Modifying it a bit seems to accomplish what I need, but I'm not sure how safe it is: ([a-zA-Z]|[^\u0000-\u007F\u200d-\u3299\ud83c-\udfff\ufe0e\ufe0f])+
Example:
America🇺🇸
Österreich🇦🇹
Россия🇷🇺
Ελλάδα🇬🇷
Should only match letters and stop before emoji. Should not match emojis with letter representations, for example: 1️⃣#️⃣*️⃣
Relevant: http://www.unicode.org/Public/emoji/5.0/emoji-variation-sequences.txt
Bit of context:
I'm trying to patch this parser: https://github.com/Khan/simple-markdown/blob/master/simple-markdown.js#L1304 to break on emojis, because currently it matches as much text as it can. Without that matching/replacing emoji via that parser is problematic. Removing \u00c0-\uffff
from the highlighted regex accomplishes what I need, but parser starts breaking up words. Some languages (cyrrillic) get broken per letter, which is not good for performance.
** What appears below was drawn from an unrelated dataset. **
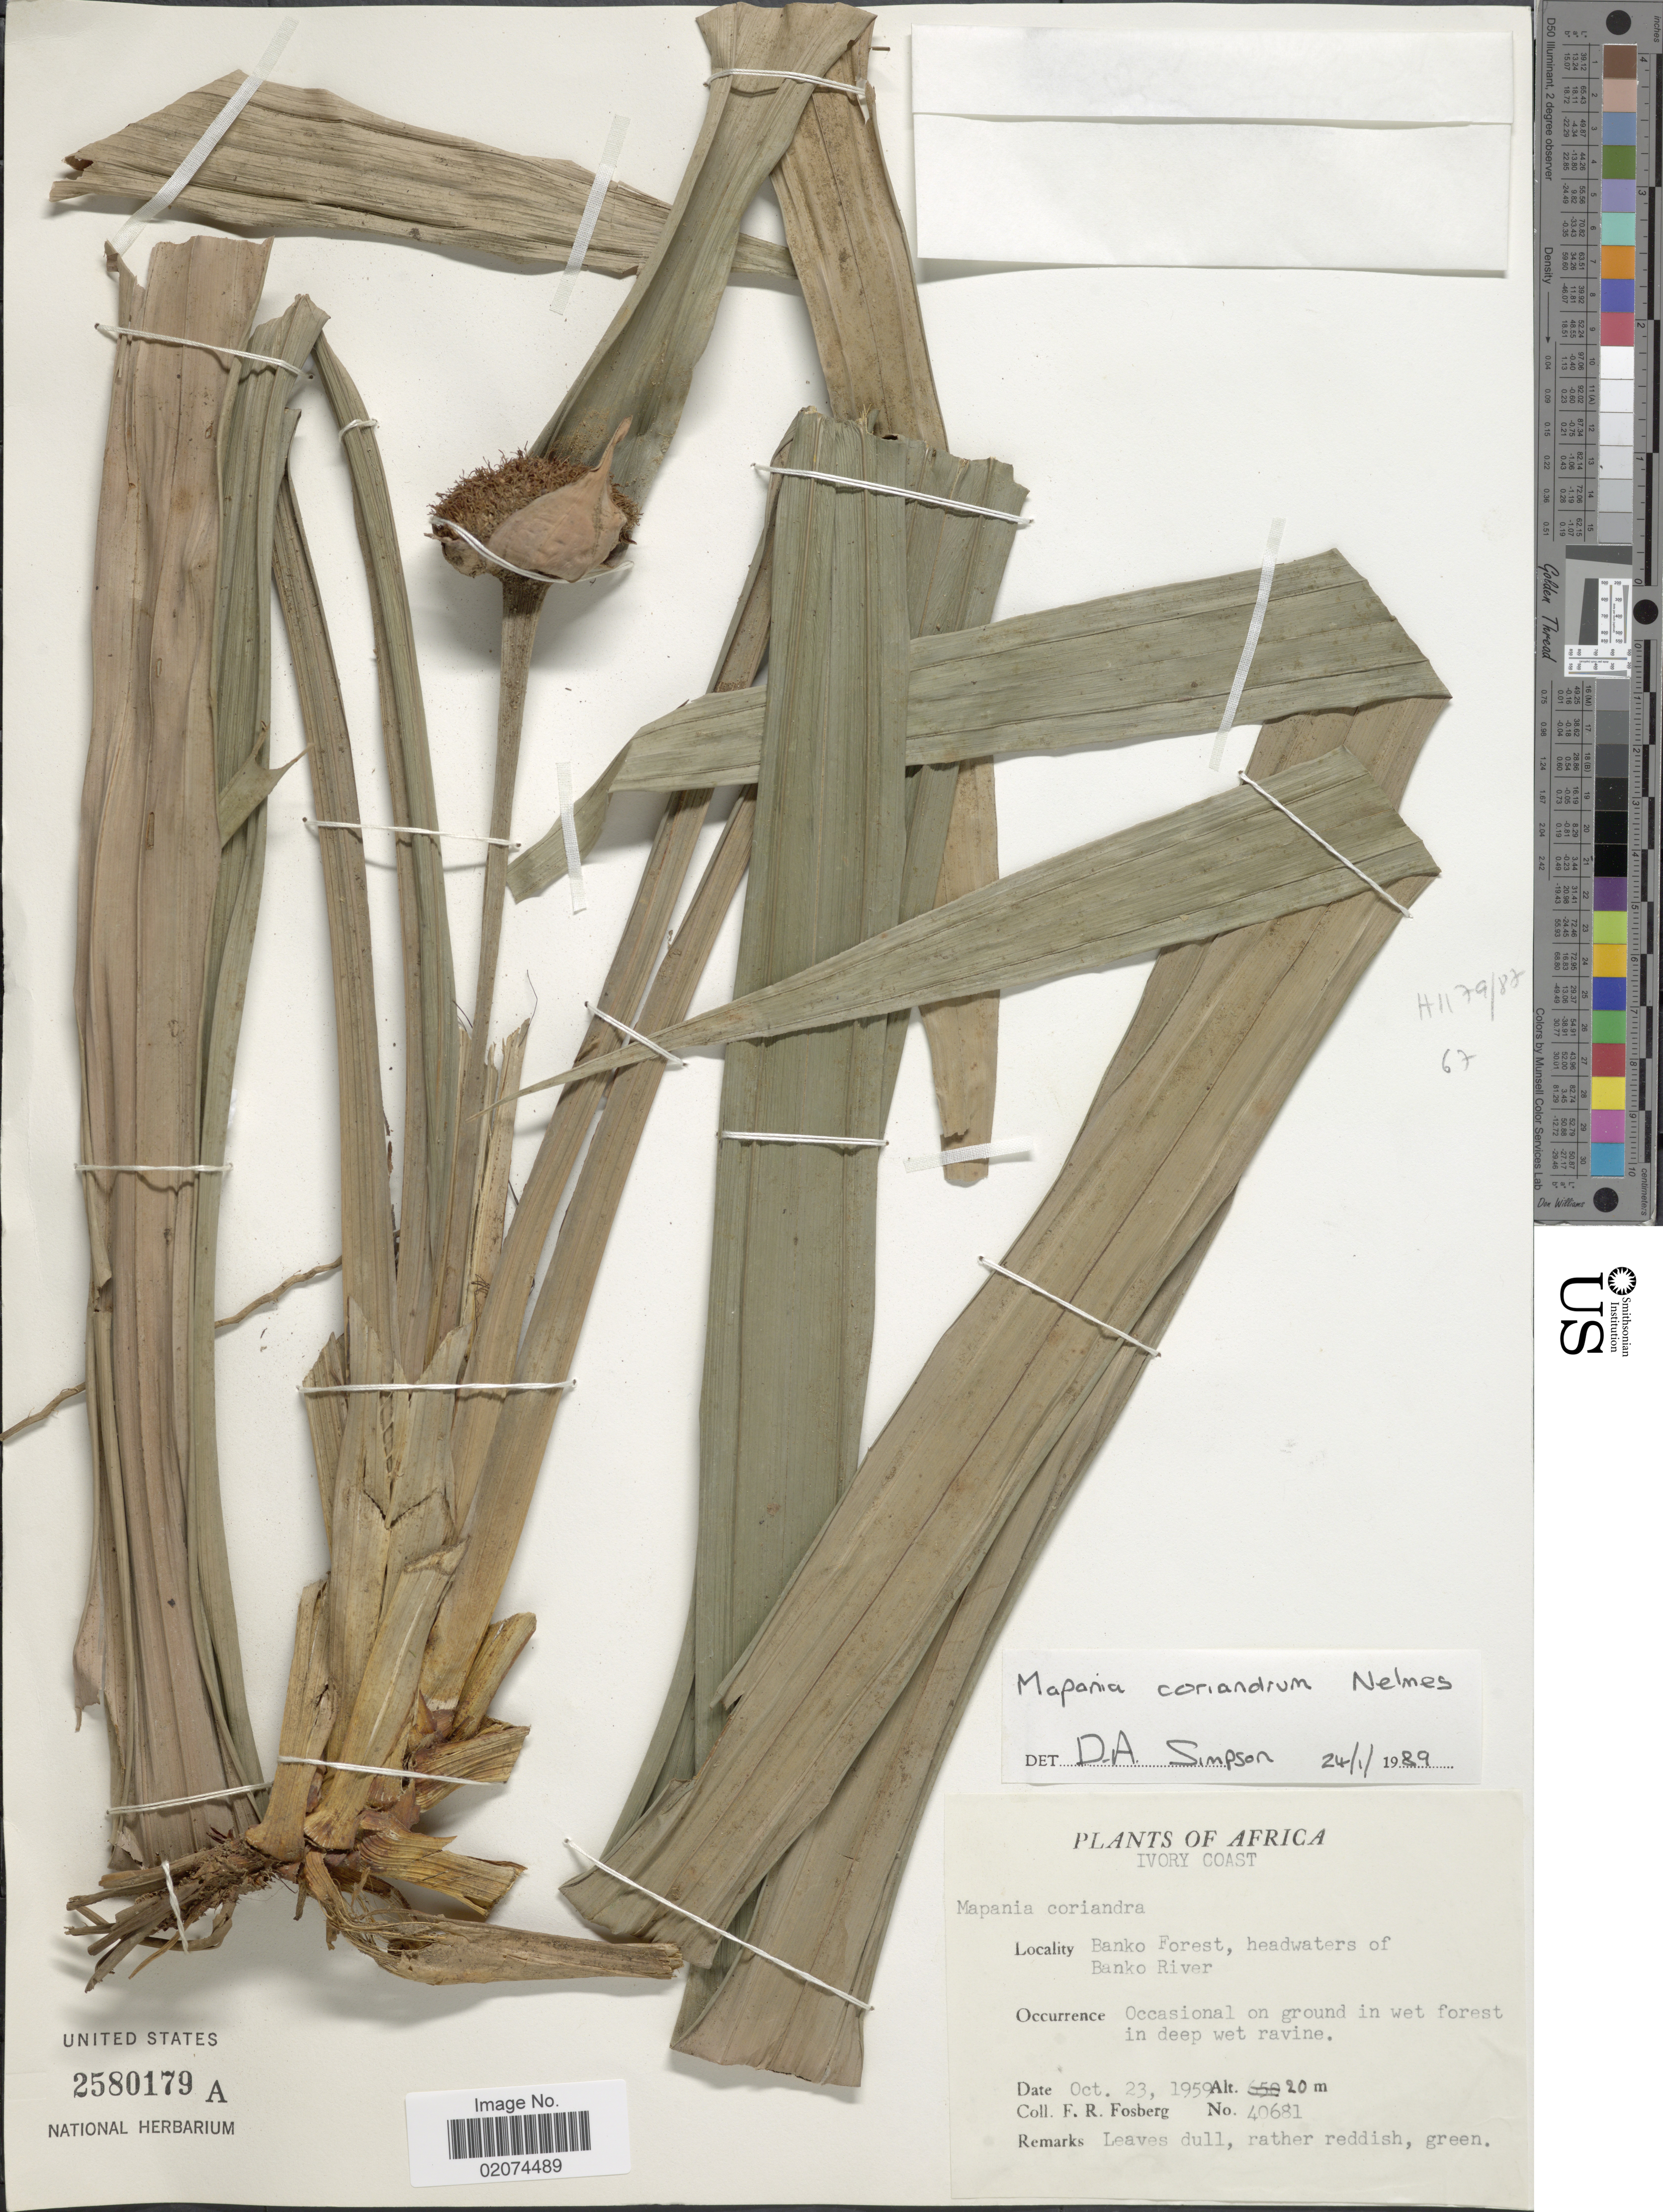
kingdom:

I need to either patch that regex to allow letters, but not emojis, or put a regex that catches all text before it.
Edit: Added some examples
Edit: Added language restriction
Upvotes: 4
Views: 1420
Reputation: 372
In JavaScript before ES2018 (which got added natively to many browsers in mid-2020), the answer is "roll your own" 😱
Here is what I made, after consulting Wikipedia and using this SO answer for cleaning up the endless list of unicode codes:
const westernEurope = '\u00C0-\u00D6\u00D8-\u00F6\u00F8-\u01BF';
// (u00D7 and u00F7 are math symbols)
const cyrillic = '\u0400-\u04FF';
const japan = '\u30A0-\u30FF';
const chinese = '\u4E00-\u9FA5';
const re = new RegExp(`^[a-zA-Z${westernEurope + cyrillic + japan + chinese}]*$`, 'g');
You should also consult Wikipedia if you need other languages or want to double check this (for instance, I only included basic Cyrillic in the cyrillic codes above)
If you can use the latest JavaScript in your project, this answer explains how Unicode Property Escapes are just what we need
Upvotes: 0
Reputation: 1219
I found a solution here: https://mathiasbynens.be/notes/es-unicode-property-escapes#word
Essentially /[\p{Alphabetic}\p{Mark}\p{Decimal_Number}\p{Connector_Punctuation}\p{Join_Control}]/u
given Unicode property escapes support.
Until \p
is natively supported in JavaScript, you can transpile this regex.
Upvotes: 3
Reputation: 336178
\pL
matches a Unicode letter.
You might want to combine that Unicode category with \p{Pc}
(connector punctuation) to also catch word combinations like it's
or doesn't
by using a character class: [\pL\p{Pc}]
Upvotes: 0